Open source expertise is in even greater demand among employers than in previous years -- and that's saying something, because open source skills have long been an important consideration when hiring.
The latest insight about demand for open source expertise among employers comes from the 2017 Open Source Jobs Report, which was sponsored by the Linux Foundation. Most previous iterations of the report were called the Linux Jobs Report, but they focused on the same themes.
This is the sixth year that the organization has collected data on hiring trends for people with open source skills.
This year, the report found:
- 67 percent of managers expect to hire people with open source skills over the next six months at a higher rate than those who will work in other areas of the business.
- 89 percent of managers say they have trouble finding people with the right open source skillset to fill their roles.
- 58 percent of managers say they will need to hire more open source professionals in the next six months than they did in the previous six months.
The significance of open source skills in the tech job market is not a surprise. Previous reports revealed similar trends.
The 2016 survey showed that nearly as many managers (87 percent last year, as opposed to 89 percent this year) reported difficulty finding people with open source skills, for instance. The 2015 report found that "nearly all" managers expected to add open source talent to their staff in the six months following the survey.
Why Open Source is Hot
So, while it's news that demand for open source continues to increase, the demand itself is not noteworthy.
After all, open source is everywhere now. You'd be very hard-pressed to find a company that doesn't use open source software somewhere.
Linux distributions power virtual servers hosted in public clouds. OpenStack is widely used to build private clouds. Docker containers are more popular than ever for deploying applications. Nagios and Zabbix are ubiqutous monitoring tools. The list could go on.

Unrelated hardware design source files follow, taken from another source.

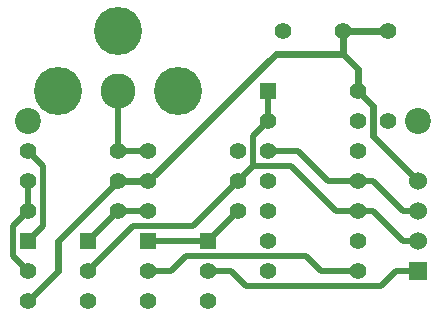
<source format=gtl>
G04 (created by PCBNEW (2013-05-16 BZR 4016)-stable) date 12/19/2013 7:04:02 PM*
%MOIN*%
G04 Gerber Fmt 3.4, Leading zero omitted, Abs format*
%FSLAX34Y34*%
G01*
G70*
G90*
G04 APERTURE LIST*
%ADD10C,0.00590551*%
%ADD11C,0.055*%
%ADD12R,0.055X0.055*%
%ADD13C,0.16*%
%ADD14C,0.117*%
%ADD15R,0.06X0.06*%
%ADD16C,0.06*%
%ADD17C,0.0866142*%
%ADD18C,0.019*%
%ADD19C,0.024*%
G04 APERTURE END LIST*
G54D10*
G54D11*
X41000Y-36000D03*
X44000Y-36000D03*
X44000Y-37000D03*
X41000Y-37000D03*
X48000Y-37000D03*
X45000Y-37000D03*
X41000Y-35000D03*
X44000Y-35000D03*
X45000Y-35000D03*
X48000Y-35000D03*
X45000Y-36000D03*
X48000Y-36000D03*
X53000Y-31000D03*
X53000Y-34000D03*
G54D12*
X49000Y-33000D03*
G54D11*
X49000Y-34000D03*
X49000Y-35000D03*
X49000Y-36000D03*
X49000Y-37000D03*
X49000Y-38000D03*
X49000Y-39000D03*
X52000Y-39000D03*
X52000Y-38000D03*
X52000Y-37000D03*
X52000Y-36000D03*
X52000Y-35000D03*
X52000Y-34000D03*
X52000Y-33000D03*
X51500Y-31000D03*
X49500Y-31000D03*
G54D12*
X41000Y-38000D03*
G54D11*
X41000Y-39000D03*
X41000Y-40000D03*
G54D12*
X45000Y-38000D03*
G54D11*
X45000Y-39000D03*
X45000Y-40000D03*
G54D12*
X43000Y-38000D03*
G54D11*
X43000Y-39000D03*
X43000Y-40000D03*
G54D12*
X47000Y-38000D03*
G54D11*
X47000Y-39000D03*
X47000Y-40000D03*
G54D13*
X44000Y-31000D03*
X46000Y-33000D03*
X42000Y-33000D03*
G54D14*
X44000Y-33000D03*
G54D15*
X54000Y-39000D03*
G54D16*
X54000Y-38000D03*
X54000Y-37000D03*
X54000Y-36000D03*
G54D17*
X41000Y-34000D03*
X54000Y-34000D03*
G54D18*
X52000Y-36000D02*
X52500Y-36000D01*
X53500Y-37000D02*
X54000Y-37000D01*
X52500Y-36000D02*
X53500Y-37000D01*
X52000Y-36000D02*
X51000Y-36000D01*
X50000Y-35000D02*
X49000Y-35000D01*
X51000Y-36000D02*
X50000Y-35000D01*
X54000Y-38000D02*
X53500Y-38000D01*
X52500Y-37000D02*
X52000Y-37000D01*
X53500Y-38000D02*
X52500Y-37000D01*
X48500Y-35500D02*
X49750Y-35500D01*
X49750Y-35500D02*
X51250Y-37000D01*
X44500Y-37500D02*
X46500Y-37500D01*
X43000Y-39000D02*
X44500Y-37500D01*
X46500Y-37500D02*
X48000Y-36000D01*
X48500Y-35500D02*
X48000Y-36000D01*
X51250Y-37000D02*
X52000Y-37000D01*
X48500Y-35250D02*
X48500Y-34500D01*
X49000Y-34000D02*
X48500Y-34500D01*
X48500Y-35500D02*
X48500Y-35250D01*
X49000Y-34000D02*
X49000Y-33000D01*
X47000Y-39000D02*
X47750Y-39000D01*
X53250Y-39000D02*
X54000Y-39000D01*
X52750Y-39500D02*
X53250Y-39000D01*
X48250Y-39500D02*
X52750Y-39500D01*
X47750Y-39000D02*
X48250Y-39500D01*
X45000Y-39000D02*
X45750Y-39000D01*
X50750Y-39000D02*
X52000Y-39000D01*
X50250Y-38500D02*
X50750Y-39000D01*
X46250Y-38500D02*
X50250Y-38500D01*
X45750Y-39000D02*
X46250Y-38500D01*
X47000Y-38000D02*
X48000Y-37000D01*
X45000Y-38000D02*
X47000Y-38000D01*
X44000Y-37000D02*
X45000Y-37000D01*
X43000Y-38000D02*
X44000Y-37000D01*
X41000Y-39000D02*
X40500Y-38500D01*
X40500Y-37500D02*
X41000Y-37000D01*
X40500Y-38500D02*
X40500Y-37500D01*
X41000Y-37000D02*
X41000Y-36000D01*
X41000Y-38000D02*
X41500Y-37500D01*
X41500Y-35500D02*
X41000Y-35000D01*
X41500Y-37500D02*
X41500Y-35500D01*
X44000Y-35000D02*
X44000Y-33000D01*
X45000Y-35000D02*
X44000Y-35000D01*
G54D19*
X52500Y-33500D02*
X52500Y-34500D01*
X52000Y-33000D02*
X52500Y-33500D01*
X52500Y-34500D02*
X54000Y-36000D01*
X49250Y-31750D02*
X51500Y-31750D01*
X52000Y-33000D02*
X52000Y-32250D01*
X52000Y-32250D02*
X51500Y-31750D01*
X44000Y-36000D02*
X45000Y-36000D01*
X45000Y-36000D02*
X49250Y-31750D01*
X41000Y-40000D02*
X42000Y-39000D01*
X42000Y-38000D02*
X44000Y-36000D01*
X42000Y-39000D02*
X42000Y-38000D01*
X51500Y-31000D02*
X53000Y-31000D01*
X51500Y-31750D02*
X51500Y-31000D01*
M02*

</source>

The point is that, with open source all around, it's only natural that companies should want to hire people with open source skills.
In a sense, reporting that most companies want to hire people with open source expertise is like saying that most employers want employees who know how to use email. Open source has become so tremendously important that it's a default skill that developers and engineers are expected to have, not a value-add for their resumes.